CPI- Le procureur adjoint de la Cour pénale internationale, Mame Mandiaye Niang, a conclu le 24 avril 2026 une mission de trois jours à Conakry, au cours de laquelle il a insisté sur la nécessité d’achever dans des délais raisonnables le procès relatif aux événements du 28 septembre 2008.
Cette visite intervient dans un contexte marqué par la phase d’appel du procès, ouverte après le verdict rendu le 31 juillet 2024.
A cette date, huit des douze accusés avaient été reconnus coupables de crimes contre l’humanité et condamnés à des peines allant de dix ans d’emprisonnement à la réclusion criminelle à perpétuité.
Les faits remontent au 28 septembre 2008, lorsqu’une manifestation organisée au stade de Conakry contre une éventuelle candidature de Moussa Dadis Camara avait été violemment réprimée.
Selon les chiffres généralement admis, au moins 157 personnes avaient été tuées, des centaines de femmes victimes de violences sexuelles et près de 1 500 personnes blessées.

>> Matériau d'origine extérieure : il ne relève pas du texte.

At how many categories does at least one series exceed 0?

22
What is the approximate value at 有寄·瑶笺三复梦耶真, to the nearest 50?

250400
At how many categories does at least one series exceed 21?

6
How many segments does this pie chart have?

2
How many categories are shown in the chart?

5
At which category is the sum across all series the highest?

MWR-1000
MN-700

Alors que la procédure judiciaire se poursuit, plusieurs éléments récents suscitent des inquiétudes quant à son aboutissement.

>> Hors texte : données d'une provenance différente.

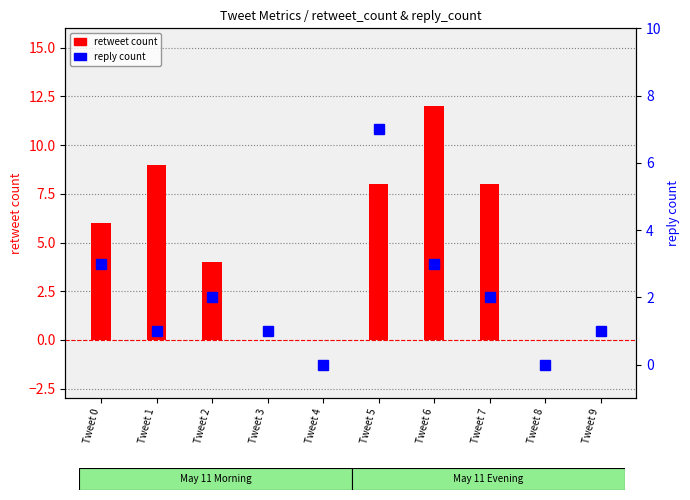

Rank the series by their maximum value, from lowest to highest.

reply count, retweet count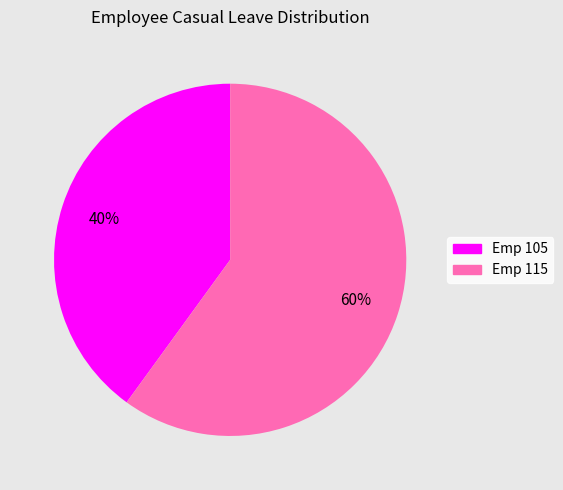

To the nearest percent, what is the average slice percentage?

50%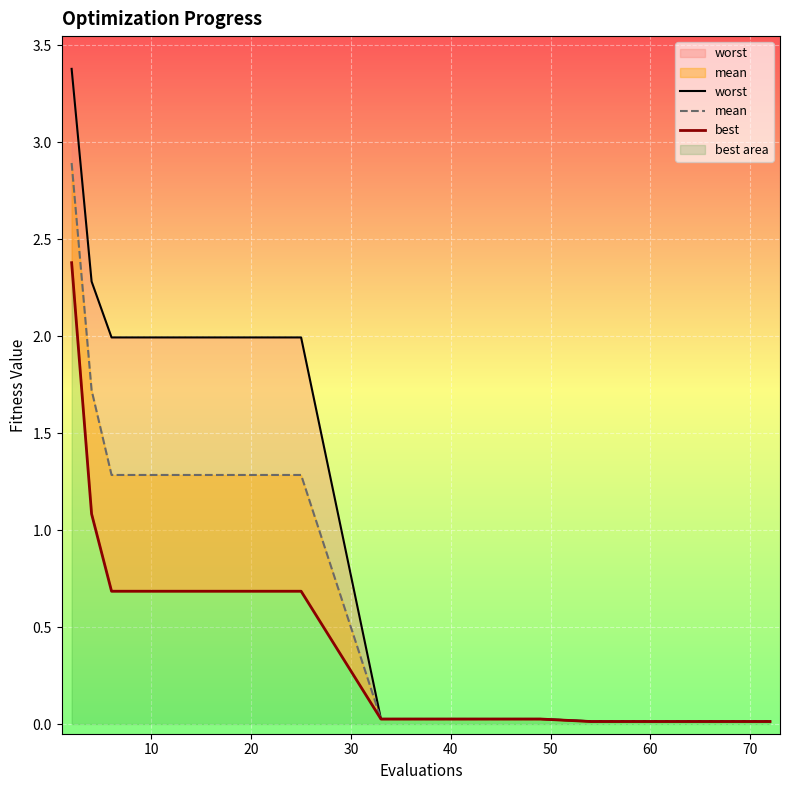

The value of worst at 40 is 0.0. True or false?

False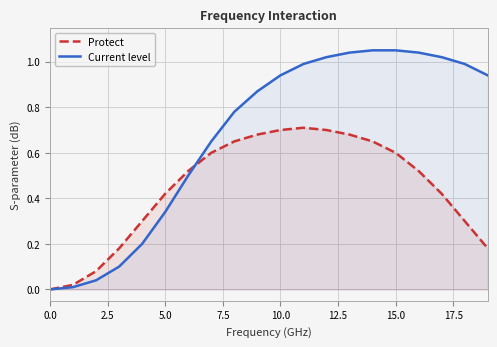

Which series has the largest total across all categories?

Current level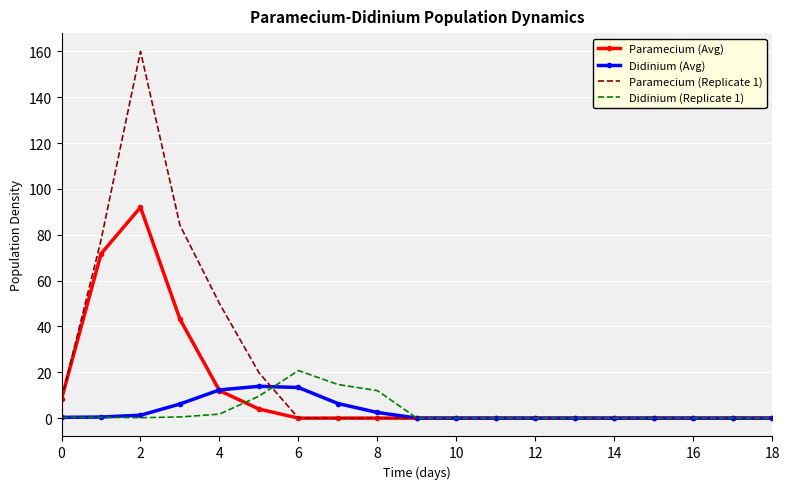

What is the greatest value displayed?

160.0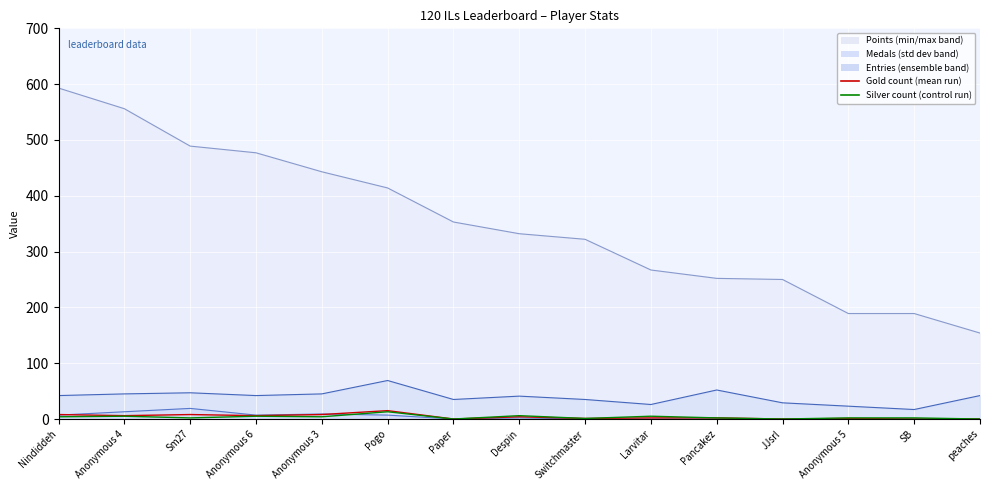

Does the chart display data point markers on the line(s)?

No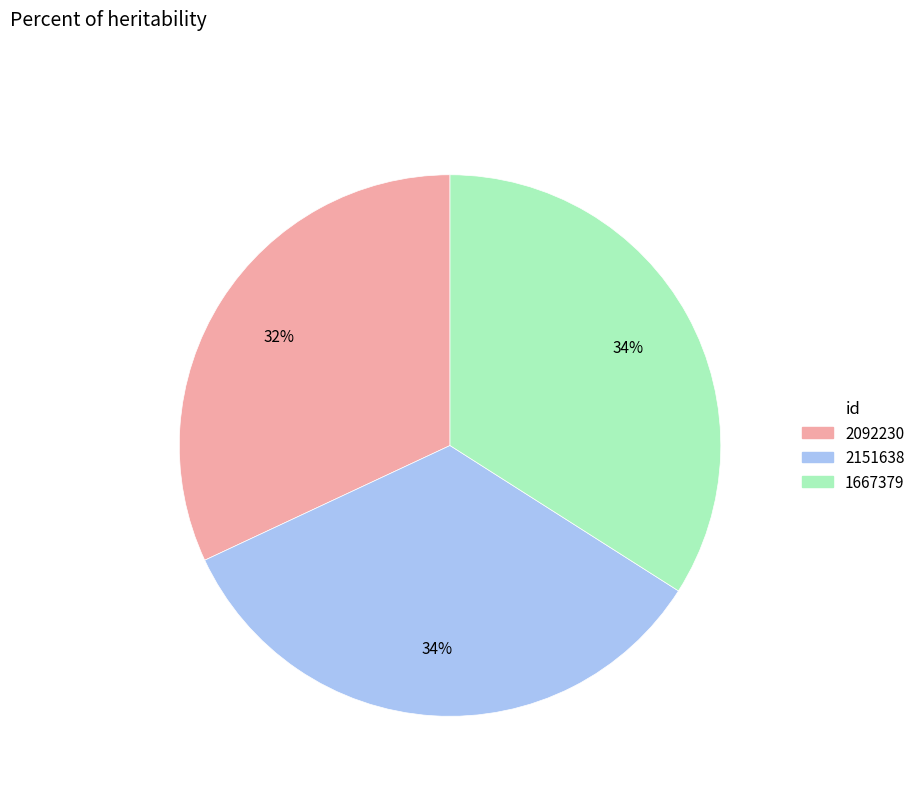

To the nearest percent, what percentage of the pie is 2151638?

34%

Parmi eux, la disparition de figures clés du dossier, notamment Claude Pivi, décédé en janvier 2026, et Aboubacar Sidiki Diakité, mort en mars de la même année.
Par ailleurs, Moussa Dadis Camara a bénéficié d’une grâce présidentielle accordée par Mamadi Doumbouya, une décision qui a relancé le débat autour de la lutte contre l’impunité.
Dans ce contexte, le procureur adjoint de la CPI a souligné l’urgence de mener le processus judiciaire à son terme. Il a notamment évoqué la situation des victimes, dont certaines sont malades ou décèdent, rendant d’autant plus pressant le besoin d’un jugement définitif.
Tout en rappelant que la Guinée n’est pas sous enquête formelle de la CPI dans ce dossier, Mame Mandiaye Niang a insisté sur l’importance d’une coopération active entre les autorités nationales et l’institution internationale.
Selon lui, cette collaboration doit rester « vigilante » afin d’éviter que l’âge des accusés, la disparition progressive des protagonistes ou la fragilité des survivants ne compromettent l’issue de la procédure.
L’évolution du procès, considéré comme un test majeur pour la justice guinéenne dans le traitement des crimes de masse, reste ainsi suivie de près par les partenaires internationaux et les organisations de défense des droits humains.